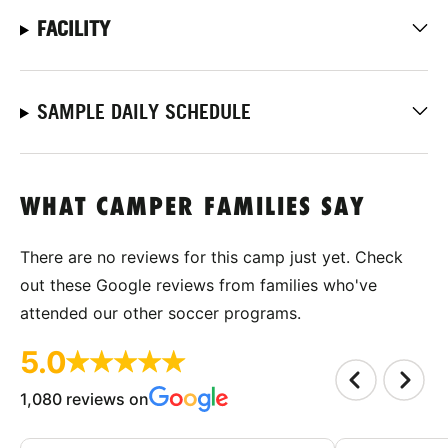
FACILITY
SAMPLE DAILY SCHEDULE
WHAT CAMPER FAMILIES SAY
There are no reviews for this camp just yet. Check
out these Google reviews from families who've
attended our other soccer programs.
5.0
1,080 reviews on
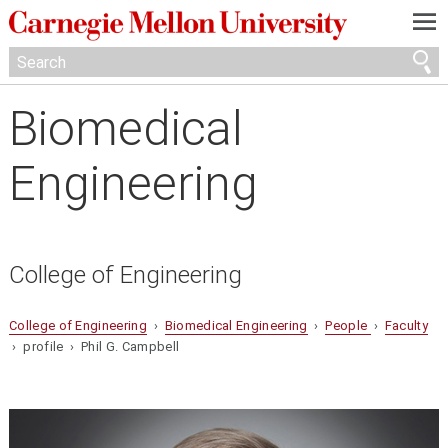
—
—
—
Biomedical
Engineering
College of Engineering
College of Engineering
›
Biomedical Engineering
›
People
›
Faculty
› profile › Phil G. Campbell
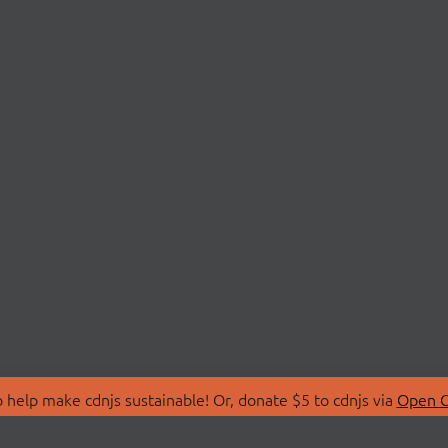
 help make cdnjs sustainable! Or, donate $5 to cdnjs via
Open C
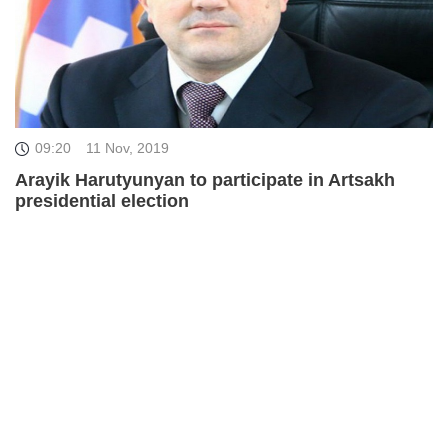
09:20
11 Nov, 2019
Arayik Harutyunyan to participate in Artsakh
presidential election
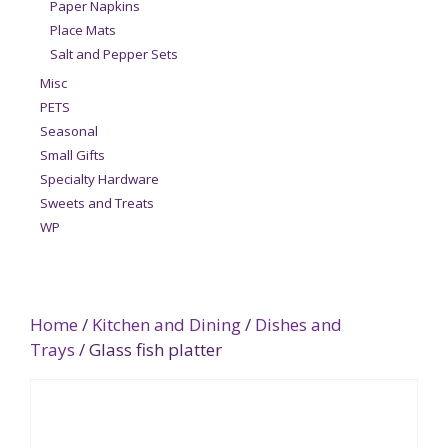
Paper Napkins
Place Mats
Salt and Pepper Sets
Misc
PETS
Seasonal
Small Gifts
Specialty Hardware
Sweets and Treats
WP
Home
/
Kitchen and Dining
/
Dishes and
Trays
/ Glass fish platter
----------
→ ABOUT THIS TASK
Write out the text of all the entries again, substituting "School of Engineering" for each occurrence of "College of Engineering" and keeping everything else the same. Leave the pictures out of your answer.

→ RESULT FOR THIS EXERCISE
FACILITY
SAMPLE DAILY SCHEDULE
WHAT CAMPER FAMILIES SAY
There are no reviews for this camp just yet. Check
out these Google reviews from families who've
attended our other soccer programs.
5.0
1,080 reviews on
—
—
—
Biomedical
Engineering
School of Engineering
School of Engineering
›
Biomedical Engineering
›
People
›
Faculty
› profile › Phil G. Campbell
 help make cdnjs sustainable! Or, donate $5 to cdnjs via
Open C
09:20
11 Nov, 2019
Arayik Harutyunyan to participate in Artsakh
presidential election
Paper Napkins
Place Mats
Salt and Pepper Sets
Misc
PETS
Seasonal
Small Gifts
Specialty Hardware
Sweets and Treats
WP
Home
/
Kitchen and Dining
/
Dishes and
Trays
/ Glass fish platter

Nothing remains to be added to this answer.